Şiddetine gözlerimi kocaman açarak baktım, kelimeleri öylesine zehirliydi ki... Söylemesinin tek amacı yaralamaktı. Yanağındaki elim düşerken gözlerimi siyah gözlerden çektim, tam ağzımı açacaktım ki gürültüyle çalan telefon buz misali soğuklukta yankılanmaya başladı. Hemen başımın yanında duvara dayadığı elini çekti ve hızla benden uzaklaştı.

"Ne var?"

Derin derin nefes alarak kalp atışlarımı düzenlemeye çalıştım.

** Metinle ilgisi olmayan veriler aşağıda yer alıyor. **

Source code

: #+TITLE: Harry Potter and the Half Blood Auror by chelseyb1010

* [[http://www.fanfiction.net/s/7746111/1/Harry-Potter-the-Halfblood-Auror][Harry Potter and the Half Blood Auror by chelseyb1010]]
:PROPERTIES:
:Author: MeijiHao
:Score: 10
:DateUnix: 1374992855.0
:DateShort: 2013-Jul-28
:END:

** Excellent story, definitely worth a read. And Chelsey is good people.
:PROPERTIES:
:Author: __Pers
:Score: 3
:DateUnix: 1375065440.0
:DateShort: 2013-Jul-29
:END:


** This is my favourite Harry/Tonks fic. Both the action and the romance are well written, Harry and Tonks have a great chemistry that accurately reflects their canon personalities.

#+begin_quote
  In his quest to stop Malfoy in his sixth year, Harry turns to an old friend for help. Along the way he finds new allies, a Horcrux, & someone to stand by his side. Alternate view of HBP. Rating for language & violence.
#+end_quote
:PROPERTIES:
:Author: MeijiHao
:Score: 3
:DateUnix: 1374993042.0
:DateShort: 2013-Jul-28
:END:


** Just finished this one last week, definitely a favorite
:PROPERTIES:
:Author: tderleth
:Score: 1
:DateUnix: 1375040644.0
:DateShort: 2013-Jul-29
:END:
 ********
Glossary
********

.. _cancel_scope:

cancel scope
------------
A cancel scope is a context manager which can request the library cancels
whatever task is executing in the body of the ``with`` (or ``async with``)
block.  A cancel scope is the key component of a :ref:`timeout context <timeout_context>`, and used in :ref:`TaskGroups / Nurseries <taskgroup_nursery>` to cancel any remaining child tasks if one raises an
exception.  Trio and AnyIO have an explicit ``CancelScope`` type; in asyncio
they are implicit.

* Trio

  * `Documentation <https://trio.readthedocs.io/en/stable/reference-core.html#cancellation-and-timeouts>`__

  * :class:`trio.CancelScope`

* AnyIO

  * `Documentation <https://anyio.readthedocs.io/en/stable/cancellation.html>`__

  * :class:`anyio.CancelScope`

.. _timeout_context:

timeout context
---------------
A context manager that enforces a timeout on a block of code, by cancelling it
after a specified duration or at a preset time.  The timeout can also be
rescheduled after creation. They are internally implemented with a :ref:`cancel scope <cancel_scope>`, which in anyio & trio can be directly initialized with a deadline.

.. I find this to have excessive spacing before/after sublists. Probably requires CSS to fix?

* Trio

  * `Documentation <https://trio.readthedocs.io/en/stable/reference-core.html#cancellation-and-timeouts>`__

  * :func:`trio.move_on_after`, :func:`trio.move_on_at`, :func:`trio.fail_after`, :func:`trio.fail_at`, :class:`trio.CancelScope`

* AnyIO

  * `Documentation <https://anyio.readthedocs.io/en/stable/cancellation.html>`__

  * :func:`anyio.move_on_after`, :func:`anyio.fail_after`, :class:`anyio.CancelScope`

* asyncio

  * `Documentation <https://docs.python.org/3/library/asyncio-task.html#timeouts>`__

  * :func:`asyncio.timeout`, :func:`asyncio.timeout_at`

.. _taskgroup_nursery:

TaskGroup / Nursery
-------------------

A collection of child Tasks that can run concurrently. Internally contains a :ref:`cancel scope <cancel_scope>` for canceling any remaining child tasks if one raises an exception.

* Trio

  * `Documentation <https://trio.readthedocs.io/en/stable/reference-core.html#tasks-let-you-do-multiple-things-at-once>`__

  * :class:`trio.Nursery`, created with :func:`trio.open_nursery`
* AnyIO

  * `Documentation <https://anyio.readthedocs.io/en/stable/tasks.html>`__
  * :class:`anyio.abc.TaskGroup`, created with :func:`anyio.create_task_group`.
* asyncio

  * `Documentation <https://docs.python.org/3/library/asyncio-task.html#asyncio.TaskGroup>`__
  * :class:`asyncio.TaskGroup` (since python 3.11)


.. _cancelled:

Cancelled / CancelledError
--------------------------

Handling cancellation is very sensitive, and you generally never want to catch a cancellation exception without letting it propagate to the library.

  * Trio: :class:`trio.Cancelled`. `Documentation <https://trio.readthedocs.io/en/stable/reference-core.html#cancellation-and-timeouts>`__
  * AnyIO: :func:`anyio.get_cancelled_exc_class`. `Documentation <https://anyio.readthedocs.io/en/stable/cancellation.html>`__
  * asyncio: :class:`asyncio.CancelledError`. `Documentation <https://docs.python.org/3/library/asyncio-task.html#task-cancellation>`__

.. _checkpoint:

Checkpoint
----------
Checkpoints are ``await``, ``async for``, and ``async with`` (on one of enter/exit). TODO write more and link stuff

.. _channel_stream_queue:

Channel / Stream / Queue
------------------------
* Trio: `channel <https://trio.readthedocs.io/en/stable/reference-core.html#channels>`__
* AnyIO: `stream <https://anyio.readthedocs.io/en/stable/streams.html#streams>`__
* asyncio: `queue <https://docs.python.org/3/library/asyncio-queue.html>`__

Ona yakın olmak kalp krizi riskimi her zaman arttırıyordu.

"Anladım James,"deyince ilgim telefon görüşmesine kaydı. James'in İngiltereye gittiğini biliyordum ama nedenini önemsemeyecek kadar kafayı Jack'e takmıştım. Şimdiyse içimden bir ses bu gidişin iyi bir nedeni olmadığını söylüyordu.

"Ben haber verene kadar orada kalın."

Birkaç saniye karşı tarafı dinledi ve her zamanki gibi telefonu pat diye kapattı. Bana döndü,"Yarın Londra'ya geri dönüyoruz."

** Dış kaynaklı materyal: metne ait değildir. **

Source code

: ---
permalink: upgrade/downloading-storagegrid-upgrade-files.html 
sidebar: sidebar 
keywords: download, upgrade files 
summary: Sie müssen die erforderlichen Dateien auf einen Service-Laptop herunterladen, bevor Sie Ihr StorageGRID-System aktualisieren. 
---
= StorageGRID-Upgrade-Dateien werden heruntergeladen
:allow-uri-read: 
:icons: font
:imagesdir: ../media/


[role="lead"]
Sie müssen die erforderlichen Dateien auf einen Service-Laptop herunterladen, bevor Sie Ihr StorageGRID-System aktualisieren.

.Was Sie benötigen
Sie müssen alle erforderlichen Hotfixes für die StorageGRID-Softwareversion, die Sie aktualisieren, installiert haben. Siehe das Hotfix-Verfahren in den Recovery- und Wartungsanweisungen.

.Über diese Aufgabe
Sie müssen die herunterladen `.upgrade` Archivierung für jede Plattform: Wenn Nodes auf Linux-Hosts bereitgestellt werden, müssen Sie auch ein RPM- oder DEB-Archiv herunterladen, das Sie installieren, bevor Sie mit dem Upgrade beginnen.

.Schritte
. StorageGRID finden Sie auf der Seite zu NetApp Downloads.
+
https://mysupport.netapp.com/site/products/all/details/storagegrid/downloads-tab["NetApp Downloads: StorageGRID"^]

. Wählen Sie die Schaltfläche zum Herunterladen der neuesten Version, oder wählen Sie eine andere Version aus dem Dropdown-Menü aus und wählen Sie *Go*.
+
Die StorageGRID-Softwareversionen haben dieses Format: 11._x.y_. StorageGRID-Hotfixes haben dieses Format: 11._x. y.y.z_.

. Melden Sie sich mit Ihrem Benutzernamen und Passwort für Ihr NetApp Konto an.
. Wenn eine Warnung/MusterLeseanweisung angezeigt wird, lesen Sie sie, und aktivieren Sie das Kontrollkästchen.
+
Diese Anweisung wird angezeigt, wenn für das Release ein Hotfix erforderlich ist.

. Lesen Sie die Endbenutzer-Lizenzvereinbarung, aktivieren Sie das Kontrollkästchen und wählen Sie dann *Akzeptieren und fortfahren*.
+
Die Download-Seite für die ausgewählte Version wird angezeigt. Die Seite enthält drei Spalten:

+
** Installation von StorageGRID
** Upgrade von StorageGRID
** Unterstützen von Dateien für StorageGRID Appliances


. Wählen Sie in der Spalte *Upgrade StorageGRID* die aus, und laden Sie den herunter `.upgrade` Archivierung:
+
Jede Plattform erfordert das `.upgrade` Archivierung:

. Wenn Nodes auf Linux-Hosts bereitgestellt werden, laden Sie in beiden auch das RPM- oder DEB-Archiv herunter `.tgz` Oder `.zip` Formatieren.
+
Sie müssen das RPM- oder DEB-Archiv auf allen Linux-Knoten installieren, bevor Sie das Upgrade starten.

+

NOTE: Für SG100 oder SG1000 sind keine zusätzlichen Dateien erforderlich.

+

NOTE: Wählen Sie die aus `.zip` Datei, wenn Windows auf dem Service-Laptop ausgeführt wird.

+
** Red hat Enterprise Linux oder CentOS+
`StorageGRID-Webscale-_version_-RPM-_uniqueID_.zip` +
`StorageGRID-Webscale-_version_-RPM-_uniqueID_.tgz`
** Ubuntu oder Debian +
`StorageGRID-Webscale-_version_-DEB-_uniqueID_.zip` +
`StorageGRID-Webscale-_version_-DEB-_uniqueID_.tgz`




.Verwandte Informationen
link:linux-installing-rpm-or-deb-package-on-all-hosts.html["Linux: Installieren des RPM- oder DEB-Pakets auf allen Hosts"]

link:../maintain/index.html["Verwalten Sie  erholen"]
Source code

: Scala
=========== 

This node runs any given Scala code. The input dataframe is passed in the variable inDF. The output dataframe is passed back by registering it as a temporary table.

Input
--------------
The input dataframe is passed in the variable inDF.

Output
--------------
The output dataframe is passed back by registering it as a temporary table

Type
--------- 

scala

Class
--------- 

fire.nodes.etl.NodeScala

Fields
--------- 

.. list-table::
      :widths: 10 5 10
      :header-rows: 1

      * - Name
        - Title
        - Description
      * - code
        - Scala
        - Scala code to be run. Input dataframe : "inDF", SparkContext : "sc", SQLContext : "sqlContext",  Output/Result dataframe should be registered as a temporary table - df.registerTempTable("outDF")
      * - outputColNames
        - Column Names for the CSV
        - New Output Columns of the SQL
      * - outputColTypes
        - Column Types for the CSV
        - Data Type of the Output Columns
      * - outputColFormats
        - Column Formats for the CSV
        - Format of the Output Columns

Kaşlarım istemsizce çatıldı, bizim gitmemizi gerektirecek kadar önemli ne olmuş olabilirdi?

"Neden?"

"Annenle ilgili bir sorun çıkmış."

Kalp atışlarım hissettiğim panikle beynimde zonkladı. Annemle ilgili bir sorun... Bilinç altın felaket tellalığı görevini yerine getirerek binbir türlü kütü düşünceyi gözler önüne serdi. En kötüsü annemin Yüceler tarafından işkenceye maruz kaldığıydı.

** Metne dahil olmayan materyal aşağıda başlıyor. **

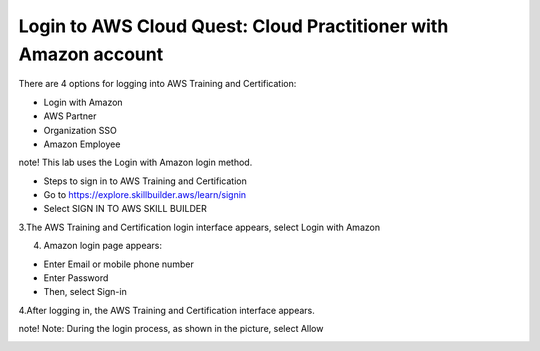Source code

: Login to AWS Cloud Quest: Cloud Practitioner with Amazon account
====================



There are 4 options for logging into AWS Training and Certification:



- Login with Amazon

- AWS Partner

- Organization SSO

- Amazon Employee






note!
This lab uses the Login with Amazon login method.


- Steps to sign in to AWS Training and Certification

- Go to https://explore.skillbuilder.aws/learn/signin

- Select SIGN IN TO AWS SKILL BUILDER



.. image:: pictures/4.png
   :align: center
   :width: 700px



3.The AWS Training and Certification login interface appears, select Login with Amazon



.. image:: pictures/5.png
   :align: center
   :width: 700px



4. Amazon login page appears:

- Enter Email or mobile phone number
- Enter Password
- Then, select Sign-in



.. image:: pictures/6.png
   :align: center
   :width: 700px



4.After logging in, the AWS Training and Certification interface appears.



.. image:: pictures/7.png
   :align: center
   :width: 700px



note!
Note: During the login process, as shown in the picture, select Allow



.. image:: pictures/8.png
   :align: center
   :width: 700px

"Önemli bir şey değil. Sadece biraz kafası karışmış." dedi, yüzümde nasıl bir ifade belirdiyse hızla söylemişti.

Annemin kafası neden karışı... Hayır...! Jack'in ona yaptığı şey yüzünden olmalıydı. Beynine girmişler ve onunla oynamışlardı. O kadar uzun zaman geçmişti ki bir şeylerin ters gitmesi çok normaldi.

Bana sırtını dönerek günlerdir yattığı yatağa gitti ve kendini sırtüstü üzerine attı.

"Işıkları kapat!"

Sinirlerimi geren emri üzerine adımlarımı yere vura vura kapıya yöneldim, ona olan sinirimi prizden çıkardıktan hemen sonra kapıyı çarparak odadan çıktım. Beni deli ediyordu! Onun karşısında onun sözlerine ve bakışlarına dayanmak imkansızdı. Hele sürekli değişen ruh haline katlanmak... Ah o deveye hendek atlattıracak cinstendi!